__Task brief__:
Format every line of the text read from the pictures in the listing below as a numbered list, leaving out blank lines and the picture markers.

__Records to process__:
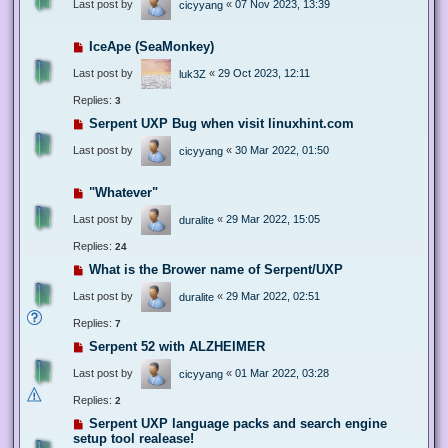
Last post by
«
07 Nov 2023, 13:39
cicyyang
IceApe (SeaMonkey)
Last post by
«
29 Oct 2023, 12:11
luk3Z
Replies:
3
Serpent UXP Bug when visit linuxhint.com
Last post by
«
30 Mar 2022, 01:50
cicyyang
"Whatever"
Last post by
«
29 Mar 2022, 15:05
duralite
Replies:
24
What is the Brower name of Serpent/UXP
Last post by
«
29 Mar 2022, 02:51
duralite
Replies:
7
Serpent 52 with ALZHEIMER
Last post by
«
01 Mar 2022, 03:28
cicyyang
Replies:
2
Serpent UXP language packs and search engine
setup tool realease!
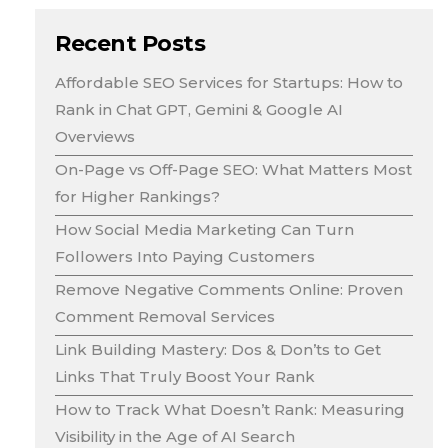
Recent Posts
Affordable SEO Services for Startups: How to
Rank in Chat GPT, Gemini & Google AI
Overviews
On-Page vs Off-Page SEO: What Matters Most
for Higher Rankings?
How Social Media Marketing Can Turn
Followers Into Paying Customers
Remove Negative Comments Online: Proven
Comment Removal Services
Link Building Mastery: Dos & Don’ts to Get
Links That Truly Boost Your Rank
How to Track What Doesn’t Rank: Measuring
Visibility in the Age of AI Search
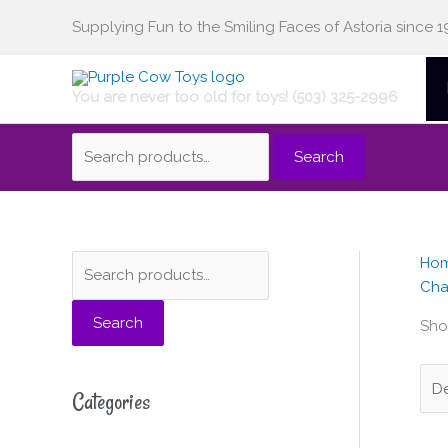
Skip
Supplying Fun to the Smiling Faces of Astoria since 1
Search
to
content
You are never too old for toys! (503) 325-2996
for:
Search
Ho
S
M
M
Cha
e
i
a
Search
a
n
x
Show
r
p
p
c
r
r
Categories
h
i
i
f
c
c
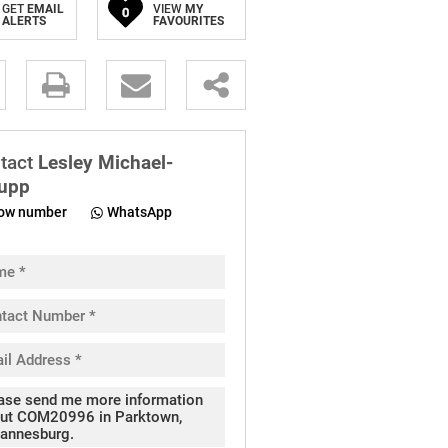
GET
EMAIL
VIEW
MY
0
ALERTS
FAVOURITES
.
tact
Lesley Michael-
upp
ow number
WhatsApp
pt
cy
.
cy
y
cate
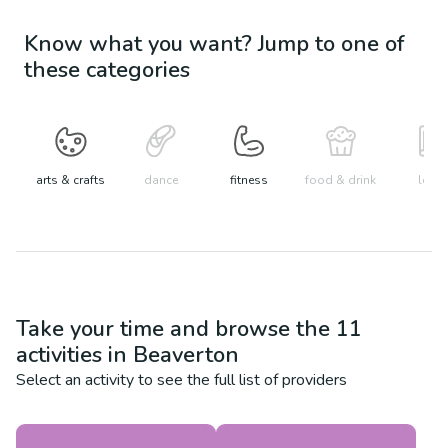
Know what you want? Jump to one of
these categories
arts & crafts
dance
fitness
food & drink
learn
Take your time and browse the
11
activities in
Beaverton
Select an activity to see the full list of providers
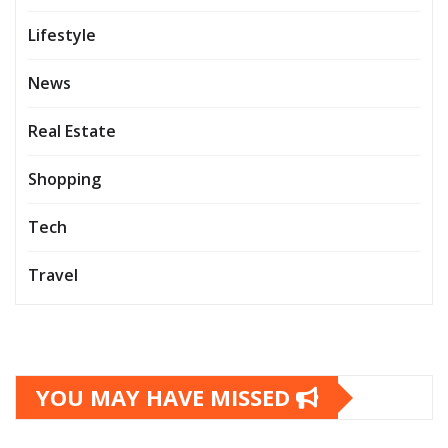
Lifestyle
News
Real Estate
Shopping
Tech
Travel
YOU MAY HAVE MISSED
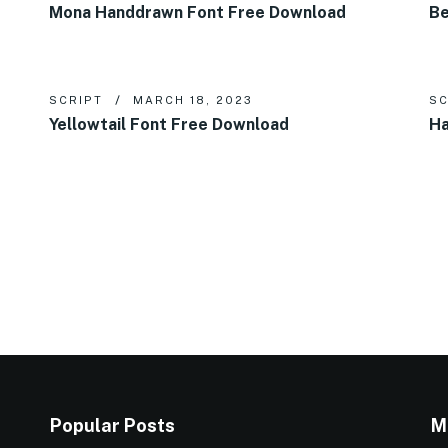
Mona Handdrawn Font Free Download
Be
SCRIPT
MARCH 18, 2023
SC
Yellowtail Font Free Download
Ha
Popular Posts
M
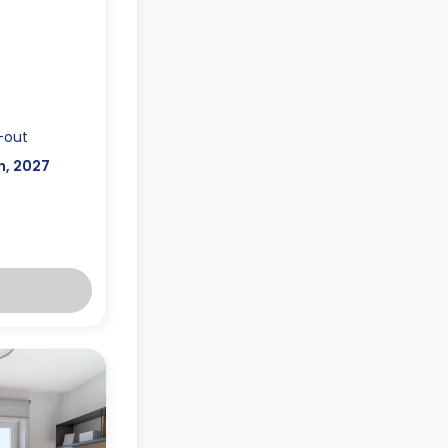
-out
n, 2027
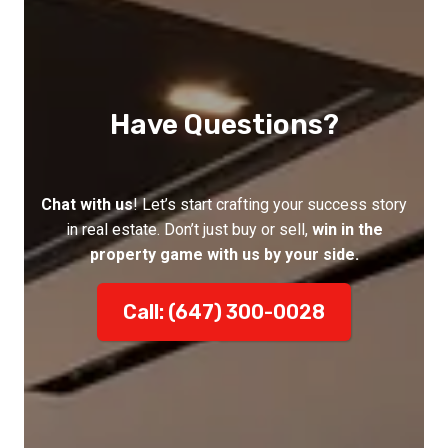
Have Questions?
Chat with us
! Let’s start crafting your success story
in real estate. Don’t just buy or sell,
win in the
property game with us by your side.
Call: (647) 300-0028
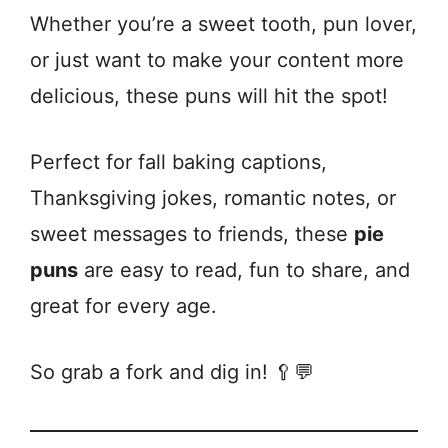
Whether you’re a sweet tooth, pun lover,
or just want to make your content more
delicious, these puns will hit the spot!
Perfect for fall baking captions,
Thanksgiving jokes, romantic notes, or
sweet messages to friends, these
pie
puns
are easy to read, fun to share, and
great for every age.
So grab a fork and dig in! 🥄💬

__Task response__:
1. Last post by
2. «
3. 07 Nov 2023, 13:39
4. cicyyang
5. IceApe (SeaMonkey)
6. Last post by
7. «
8. 29 Oct 2023, 12:11
9. luk3Z
10. Replies:
11. 3
12. Serpent UXP Bug when visit linuxhint.com
13. Last post by
14. «
15. 30 Mar 2022, 01:50
16. cicyyang
17. "Whatever"
18. Last post by
19. «
20. 29 Mar 2022, 15:05
21. duralite
22. Replies:
23. 24
24. What is the Brower name of Serpent/UXP
25. Last post by
26. «
27. 29 Mar 2022, 02:51
28. duralite
29. Replies:
30. 7
31. Serpent 52 with ALZHEIMER
32. Last post by
33. «
34. 01 Mar 2022, 03:28
35. cicyyang
36. Replies:
37. 2
38. Serpent UXP language packs and search engine
39. setup tool realease!
40. Recent Posts
41. Affordable SEO Services for Startups: How to
42. Rank in Chat GPT, Gemini & Google AI
43. Overviews
44. On-Page vs Off-Page SEO: What Matters Most
45. for Higher Rankings?
46. How Social Media Marketing Can Turn
47. Followers Into Paying Customers
48. Remove Negative Comments Online: Proven
49. Comment Removal Services
50. Link Building Mastery: Dos & Don’ts to Get
51. Links That Truly Boost Your Rank
52. How to Track What Doesn’t Rank: Measuring
53. Visibility in the Age of AI Search
54. Skip
55. Supplying Fun to the Smiling Faces of Astoria since 1
56. Search
57. to
58. content
59. You are never too old for toys! (503) 325-2996
60. for:
61. Search
62. Ho
63. S
64. M
65. M
66. Cha
67. e
68. i
69. a
70. Search
71. a
72. n
73. x
74. Show
75. r
76. p
77. p
78. c
79. r
80. r
81. Categories
82. h
83. i
84. i
85. f
86. c
87. c
88. GET
89. EMAIL
90. VIEW
91. MY
92. 0
93. ALERTS
94. FAVOURITES
95. .
96. tact
97. Lesley Michael-
98. upp
99. ow number
100. WhatsApp
101. pt
102. cy
103. .
104. cy
105. y
106. cate
107. Know what you want? Jump to one of
108. these categories
109. arts & crafts
110. dance
111. fitness
112. food & drink
113. learn
114. Take your time and browse the
115. 11
116. activities in
117. Beaverton
118. Select an activity to see the full list of providers
119. Lifestyle
120. News
121. Real Estate
122. Shopping
123. Tech
124. Travel
125. YOU MAY HAVE MISSED
126. Mona Handdrawn Font Free Download
127. Be
128. SCRIPT
129. MARCH 18, 2023
130. SC
131. Yellowtail Font Free Download
132. Ha
133. Popular Posts
134. M
135. -out
136. n, 2027
137. Have Questions?
138. Chat with us
139. ! Let’s start crafting your success story
140. in real estate. Don’t just buy or sell,
141. win in the
142. property game with us by your side.
143. Call: (647) 300-0028
144. Whether you’re a sweet tooth, pun lover,
145. or just want to make your content more
146. delicious, these puns will hit the spot!
147. Perfect for fall baking captions,
148. Thanksgiving jokes, romantic notes, or
149. sweet messages to friends, these
150. pie
151. puns
152. are easy to read, fun to share, and
153. great for every age.
154. So grab a fork and dig in! 🥄💬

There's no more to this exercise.